If I were the mayor of the city, I would:

  • Liaise with the Ministry of Education and other stakeholders to ensure that “caring for our community’s inhabitants, visitors and surroundings” is part of the primary and secondary school curriculum (Social Studies?). Instilling such lessons at an early age is important. It stands to reason that civic-minded children may become civic-minded adults.

  • Consistently maintain Port of Spain’s parks and recreational areas. This includes seating, security, signage, garbage collection and the planting, pruning and watering of shrubs, trees, grounds. Lord Harris Square is still without its statue and has been in a state of “repair” for the past few months or so.

  • Erect street signage and provide direction information that is clear, accurate and consistent. i) I see that the Secretariat for the Implementation for Spanish has been putting up a number of signs in Spanish, but they must be accompanied by the English versions. ii) What about maps of the city? In my travels to a few major metropolitan cities, it was so useful to refer to the many encased street maps that were conveniently located throughout. iii) I think that the city ambassadors programme is a good idea. Click here to read more about it. But it seems to be mostly geared towards the tourists / foreigners. Ideally, information booths / kiosks could be strategically placed throughout POS (and not just on the Promenade and Frederick Street), offering directions to landmarks, sites of interest, public telephones (more needed, especially the coin-operated ones), public restrooms (more needed), as well as maps, tour and intra-city shuttle services etc. to foreigners and locals alike.

  • Ensure that streets are constantly maintained: no potholes and broken pavements (see below). I still have all of my senses and limbs, but seem to “buss” a skid, trip or fall in POS, every other week, due to a combo of my own clumsiness and moreover, some shoddy maintenance.

  • Make certain that the city is accommodating to the differently-abled. i) Are the pavements and streets wheel-chair accessible or easy for someone on crutches to maneuver? ii) I have my doubts as to whether the “blinking” lights plan makes it easy for the visually-impaired to cross our roads. Would they best be served by traffic lights that actually use all three (3) colours and that incorporate the use of sound-features? iii) Are our signs for streets and major city attractions labeled in Braille or in a font, size and color that is readable by all? Note: Only last year were the disabled granted wheel-chair access to the Hall of Justice. Read the full story here.

  • Commercially sweep and wash the streets daily. It is good to provide employment for people, but no human cleaning activities can be as efficient in getting rid of human and animal waste (see point to follow) as sweeping and washing machines. Cleaners (with the necessary equipment) could still be assigned to maintaining certain street sections throughout the day.

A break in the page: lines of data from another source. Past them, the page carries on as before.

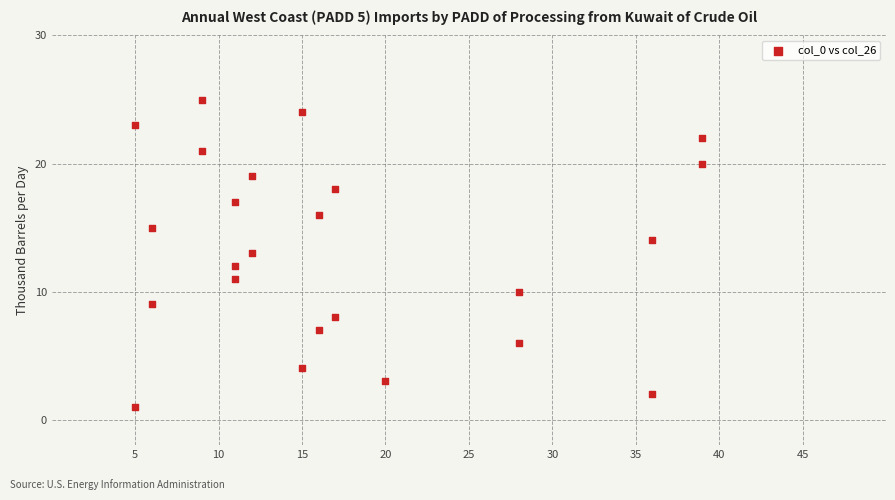

What is the range of Y values (max minus min)?

24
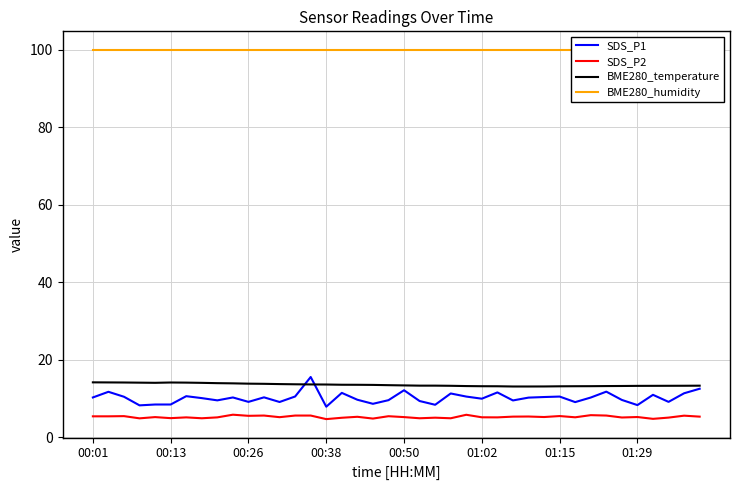

Where is BME280_temperature nearest to the value 13?

27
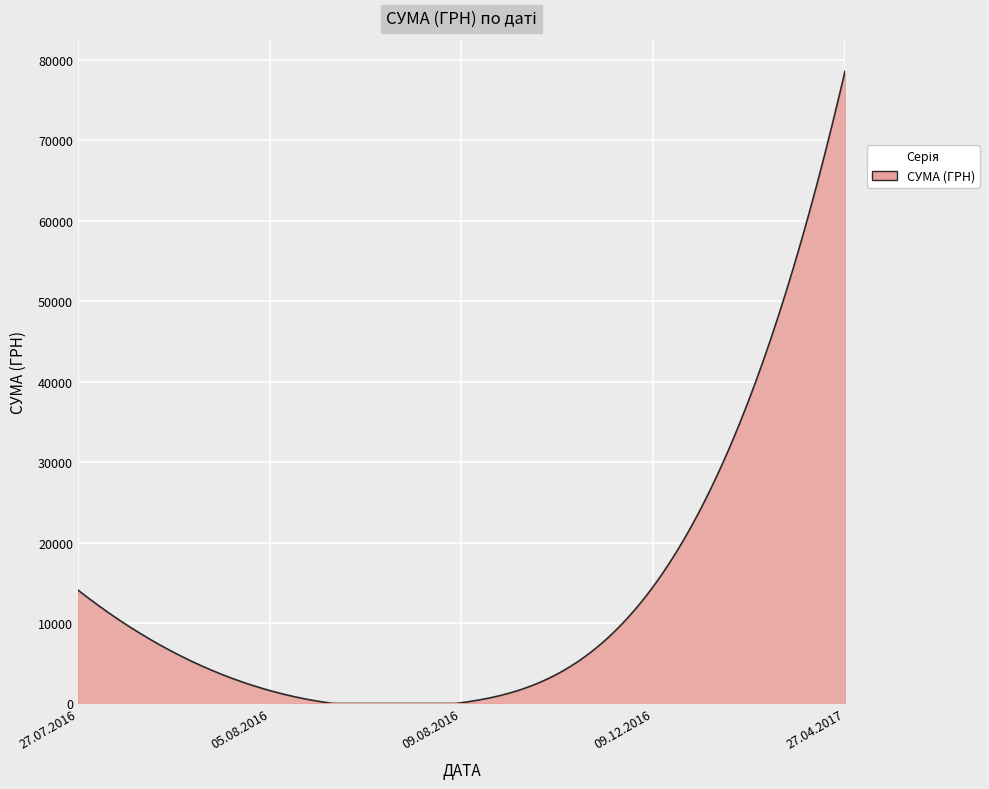

What is the difference between the maximum and minimum values?

78600.0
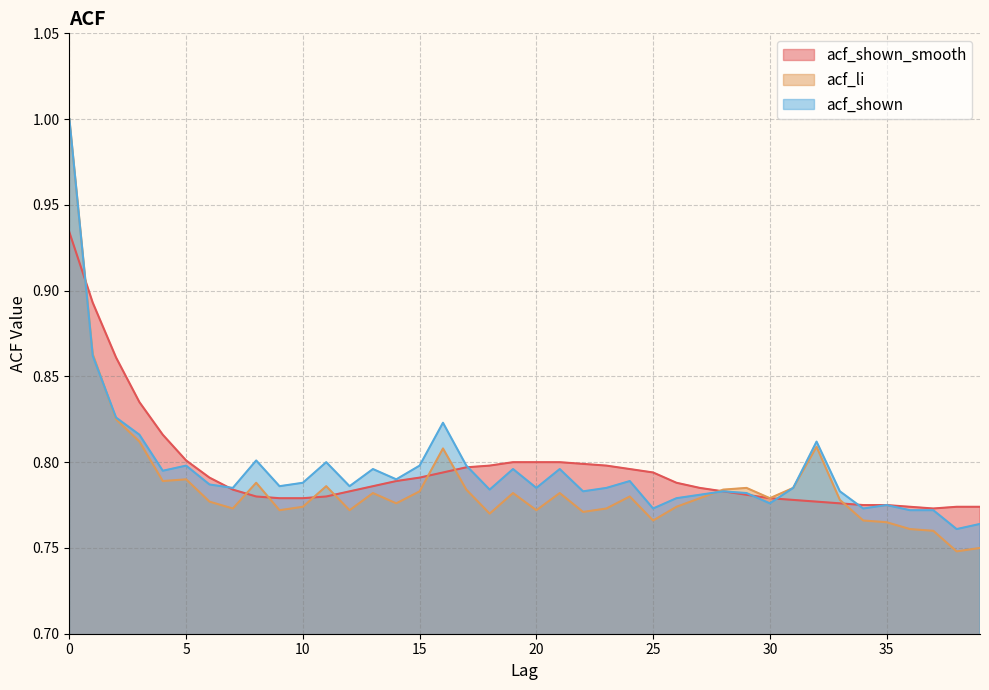

True or false: acf_shown_smooth has a value of 1.2 at 17.

False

  • Put more bins / trash receptacles, and larger, more strategically located ones at that, on our streets. Have them emptied (by the aforementioned cleaners) every few hours, instead of being left in an overflowing state all day long.

  • Increase the number of litter prevention wardens (LPW) patrolling the streets and equip them with the necessary tools (camera to capture the perps on film?). Last year there was an article in the Express about LPW’s work. Read the full text here. Wonder about the practicality of clogging up an already overburdened court system with matters like this. Maybe we need a small, specialized court that deals with littering and other associated offences. Failure to pay fines = garbage collection duty in some very busy part of Trinidad, names printed in the papers (a good mix of nasty task and public humiliation).

  • Rid the city of stray animals. It certainly ruins my day to have to dodge a steaming turd on the pavement first thing in the morning, or to be rushed at lunch time by a pack of fierce dogs that are after the food that I am carrying.

  • Liaise with Ministry of Social Development? and other stakeholders to find ways getting the homeless off of the streets and to the help that they need, while treating those same individuals with dignity. Prohibiting the distribution of food to the homeless in Tamarind Square is not the answer. Last year I was amazed to see the respect that was given to the homeless in a major world city. There they were entitled to access the city’s services and facilities such as public transportation and libraries (The Carnegie Free Library’s stance on usage by vagrants might not be worth emulating).

  • Consult with major stakeholders (law enforcement, business owners etc.) to devise and implement a plan (street cams, increased foot and vehicular patrols) to combat crime (robberies, sales of counterfeit products, illegal vending etc.).

As the local government election approaches I am forced to consider that although there are certain attractions, I do not know if I could spend another few years in this Stink City.

Murch, just give me the dam keys!







Note: Who is the genius that saw it fit to okay a “parade” of music trucks from Memorial Park, all the way down Frederick Street to the Promenade, during yesterday’s rush hour (4pm-)?


~ by mangoandmosquitoblog on January 24, 2008.